Google Inc. has approached major cable and phone companies that carry Internet traffic with a proposal to create a fast lane for its own content, according to documents reviewed by The Wall Street Journal. Google has traditionally been one of the loudest advocates of equal network access for all content providers. […]
Separately, Microsoft Corp. and Yahoo Inc. have withdrawn quietly from a coalition formed two years ago to protect network neutrality. Each company has forged partnerships with the phone and cable companies. In addition, prominent Internet scholars, some of whom have advised President-elect Barack Obama on technology issues, have softened their views on the subject.
Included in the “prominent Internet scholars” is Lawrence Lessig, a Stanford law professor and an influential proponent of network neutrality, who the WSJ reports “recently shifted gears” on the issue.

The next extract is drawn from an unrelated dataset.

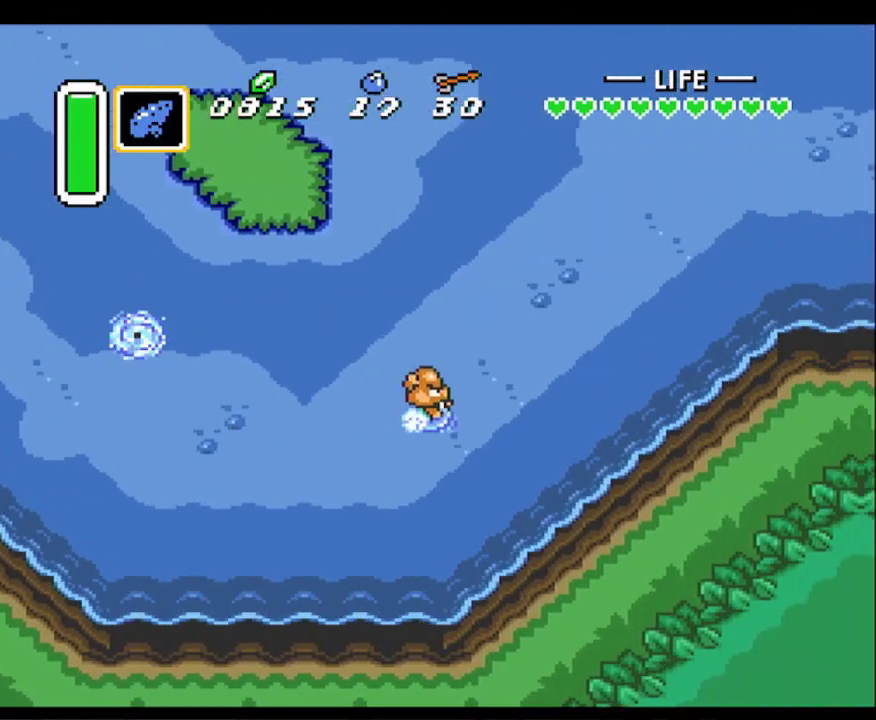
{"buttons": ["DPAD_UP", "DPAD_RIGHT"], "events": []}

Now, while all of this is discouraging, the WSJ piece may not be entirely right. For example, Lessig posted an item on his own blog about this, and explains why it seems the Journal misrepresented his position. Lessig makes the case, persuasively, that the paper is trying to “gin up a drama,” and that he hasn’t changed his views at all.
What’s more, Google has posted an item on its policy blog, explaining that the WSJ article “is based on a misunderstanding of the way in which the open Internet works,” and there is evidence to suggest Google’s position has also been misrepresented.